There are two approaches applications typically use for referring to network resources.
The preferred approach is to refer to the resource using its UNC designation. If your program needs to read the file data1.dat on share proddata on server prod1, it would refer to the file as \\prod1\proddata\data1.dat.
Unfortunately many applications—especially those that were not originally developed with batch execution in mind—use drive letter mappings instead. In this approach, the application relies on a particular drive letter being mapped to the network resource.
For example, using our resource from the previous example, the drive letter K: is mapped to \\prod1\proddata\. The application then refers to the file as K:\data1.dat.
Drive letters may be mapped using Windows Explorer, through batch files (using the net use command).
The most important thing to understand about drive letter mappings is the fundamental contradiction in the way they work under Windows:
Drive letter mappings are stored as part of the user profile of the user that created them. The mappings are only made when that user is logged in to the computer interactively (that is, directly logged in to the computer).
Even though the drive letter assignments "belong" to a particular user, they affect the entire computer. Two user sessions cannot be using the drive letter at the same time to point to two different network resources. And generally (but not always), while the user is logged in, the drive letter mappings are available to all users (including programs being run by adTempus under another user's account).
This leads to the following common scenario: Your application runs fine when you run it manually. You schedule it to run under adTempus and test it; it appears to work fine. You log out and go away for the evening and when the program runs at midnight it fails, because it's relying on a drive letter mapping that's part of your user profile. You're not logged in, so the drive letter does not exist.
When adTempus runs a job under your user account, it logs you in and loads your user profile.
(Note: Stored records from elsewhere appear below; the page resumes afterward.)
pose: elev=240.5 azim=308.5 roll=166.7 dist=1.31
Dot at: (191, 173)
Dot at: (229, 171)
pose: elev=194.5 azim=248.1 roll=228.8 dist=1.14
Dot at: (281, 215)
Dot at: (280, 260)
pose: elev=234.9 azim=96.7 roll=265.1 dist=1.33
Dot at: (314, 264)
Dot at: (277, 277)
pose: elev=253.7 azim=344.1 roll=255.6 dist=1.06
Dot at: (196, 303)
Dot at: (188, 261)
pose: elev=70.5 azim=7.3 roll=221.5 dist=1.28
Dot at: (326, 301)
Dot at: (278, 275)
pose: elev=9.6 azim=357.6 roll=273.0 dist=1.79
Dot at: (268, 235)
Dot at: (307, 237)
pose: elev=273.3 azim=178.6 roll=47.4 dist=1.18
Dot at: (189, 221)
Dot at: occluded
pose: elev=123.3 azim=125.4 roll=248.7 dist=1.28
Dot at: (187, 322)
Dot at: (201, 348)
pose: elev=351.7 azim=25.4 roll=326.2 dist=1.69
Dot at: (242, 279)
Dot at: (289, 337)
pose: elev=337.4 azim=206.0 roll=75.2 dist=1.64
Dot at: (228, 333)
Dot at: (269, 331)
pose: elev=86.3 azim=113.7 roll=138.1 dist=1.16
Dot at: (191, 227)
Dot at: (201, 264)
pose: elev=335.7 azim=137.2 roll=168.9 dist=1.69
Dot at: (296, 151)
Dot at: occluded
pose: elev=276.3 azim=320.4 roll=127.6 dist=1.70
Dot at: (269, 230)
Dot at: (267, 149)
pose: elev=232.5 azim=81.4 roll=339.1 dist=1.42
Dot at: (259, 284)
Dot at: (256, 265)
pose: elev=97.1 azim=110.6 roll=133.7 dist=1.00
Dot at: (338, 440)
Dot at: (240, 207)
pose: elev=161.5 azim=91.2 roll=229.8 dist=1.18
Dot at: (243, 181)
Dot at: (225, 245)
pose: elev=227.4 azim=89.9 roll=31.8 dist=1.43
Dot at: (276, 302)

It does not however, automatically load the drive letter mappings associated with your profile (because what if another user is already sitting at the computer, with the drives mapped the way they want them, or another job is running under a different account). So when it comes to network connections, adTempus logging you in is not the same as you logging in to the computer yourself. |
We strongly recommend that, if it is at all possible, you change your applications to use UNC paths instead of drive letter mappings.
If you must use a mapped drive letter:
Do not count on drive letters that are mapped when you're sitting at the computer being valid when the job is run.
You must instead map the required drive letters as part of the job. Use Network Resources (specified on the Resources page for the job) to do this.
When you are assigning drive letters for the job, remember:
If the drive letter is already in use, adTempus will not be able to reuse it. If the drive letter K: is ordinarily mapped while you are logged in, do not use this drive letter for your job, or the job will fail if you are logged in (because the drive letter will already be in use).
Jobs running under the same user account can share drive letters (if they are mapped to the same resource).